Germany’s pro-Western orientation has not prevented extensive economic cooperation with nearby Russia. The German-Russian Year of Economy and Sustainable Development was launched in 2020. Intersocietal cooperation involved language and literature, youth exchange, municipal and regional partnerships, university collaboration and research, as well as economic cooperation.

Germany is Russia’s second-largest trading partner with more than 4,200 German businesses operating in Russia. The energy sector is a major focus. The EU imports nearly 40% of its natural gas from Russia, which is essential for power generation and home heating in central and eastern Europe.

Nord Stream 2, recently completed for $11 billion, is a gas pipeline connecting Germany directly to Russia via the Baltic Sea. Owned by Gazprom, the Russian state energy company, Nord Stream 2 could be worth more than $15 billion a year.

Leading Members of Congress demand that the Biden administration delay certification of the pipeline. The pipeline would bypass Ukraine, boosting Russia’s influence in Europe.

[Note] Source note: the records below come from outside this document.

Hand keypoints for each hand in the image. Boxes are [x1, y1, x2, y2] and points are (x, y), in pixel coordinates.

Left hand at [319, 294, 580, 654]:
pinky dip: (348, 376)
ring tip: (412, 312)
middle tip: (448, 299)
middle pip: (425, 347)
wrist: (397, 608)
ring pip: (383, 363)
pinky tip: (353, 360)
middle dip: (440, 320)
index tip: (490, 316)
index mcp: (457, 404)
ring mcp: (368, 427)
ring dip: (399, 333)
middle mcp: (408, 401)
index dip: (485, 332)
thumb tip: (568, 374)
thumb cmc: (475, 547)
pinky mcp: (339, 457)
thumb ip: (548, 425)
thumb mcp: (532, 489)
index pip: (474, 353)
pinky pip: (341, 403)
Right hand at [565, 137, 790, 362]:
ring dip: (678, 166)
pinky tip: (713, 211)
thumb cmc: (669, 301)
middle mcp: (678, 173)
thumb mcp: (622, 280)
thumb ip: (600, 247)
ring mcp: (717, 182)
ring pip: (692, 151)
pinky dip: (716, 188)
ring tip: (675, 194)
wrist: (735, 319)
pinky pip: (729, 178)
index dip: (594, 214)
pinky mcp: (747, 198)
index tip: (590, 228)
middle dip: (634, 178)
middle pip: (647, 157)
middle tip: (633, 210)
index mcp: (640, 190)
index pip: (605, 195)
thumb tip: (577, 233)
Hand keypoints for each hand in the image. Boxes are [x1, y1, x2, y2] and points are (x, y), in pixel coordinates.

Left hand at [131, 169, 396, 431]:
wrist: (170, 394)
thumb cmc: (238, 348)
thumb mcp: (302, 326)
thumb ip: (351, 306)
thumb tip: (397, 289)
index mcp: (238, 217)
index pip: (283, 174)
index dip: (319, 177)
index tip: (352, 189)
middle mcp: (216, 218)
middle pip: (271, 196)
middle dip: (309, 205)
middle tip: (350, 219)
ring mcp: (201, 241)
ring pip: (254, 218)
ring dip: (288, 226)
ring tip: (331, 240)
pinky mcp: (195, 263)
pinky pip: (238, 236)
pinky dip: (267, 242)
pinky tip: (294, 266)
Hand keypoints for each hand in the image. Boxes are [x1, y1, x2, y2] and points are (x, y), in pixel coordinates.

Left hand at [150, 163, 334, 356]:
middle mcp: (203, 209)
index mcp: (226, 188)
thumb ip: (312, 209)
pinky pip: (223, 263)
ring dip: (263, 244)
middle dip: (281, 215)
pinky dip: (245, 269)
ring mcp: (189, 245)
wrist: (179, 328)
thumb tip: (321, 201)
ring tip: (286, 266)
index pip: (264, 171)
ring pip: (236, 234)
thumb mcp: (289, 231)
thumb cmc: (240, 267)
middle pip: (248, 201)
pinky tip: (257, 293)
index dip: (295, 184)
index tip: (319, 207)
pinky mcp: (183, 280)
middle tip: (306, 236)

Germany and other European consumers of Russian gas worry that Russia could weaponize its gas exports to retaliate for their participation in sanctions proposed by the Biden administration.  Including Nord Stream 2 in a package of sanctions would limit supplies of liquified natural gas and drive-up costs. Germany is energy-dependent. Its coal supplies are depleted and its nuclear plants have been closed. Germany has set a goal of independence from fossil fuels by 2050. Until then, it is dependent on Russian and other sources of gas.

Secretary Antony Blinken is working to build multilateral support for sanctions, should Russia attack Ukraine. Without Germany, sanctions would be porous and ineffective. Other countries in Europe are monitoring German actions to calibrate their participation in the US-led pressure campaign.

Officials on both sides of the Atlantic see Putin as a bully who wants to divide NATO and break up the EU. Sophisticated diplomacy, requiring an understanding of German interests, is necessary. Getting Germany on board and maintaining German cooperation is a major challenge given the range of historical, cultural, and economic reasons binding German and Russian interests.

Mr. Phillips is director of the Program on Peacebuilding and Human Rights at Columbia University. He worked as a Senior Adviser and Foreign Affairs Expert at the State Department during the Clinton, Bush, and Obama administrations including an assignment with the Bureau for European and Canadian Affairs.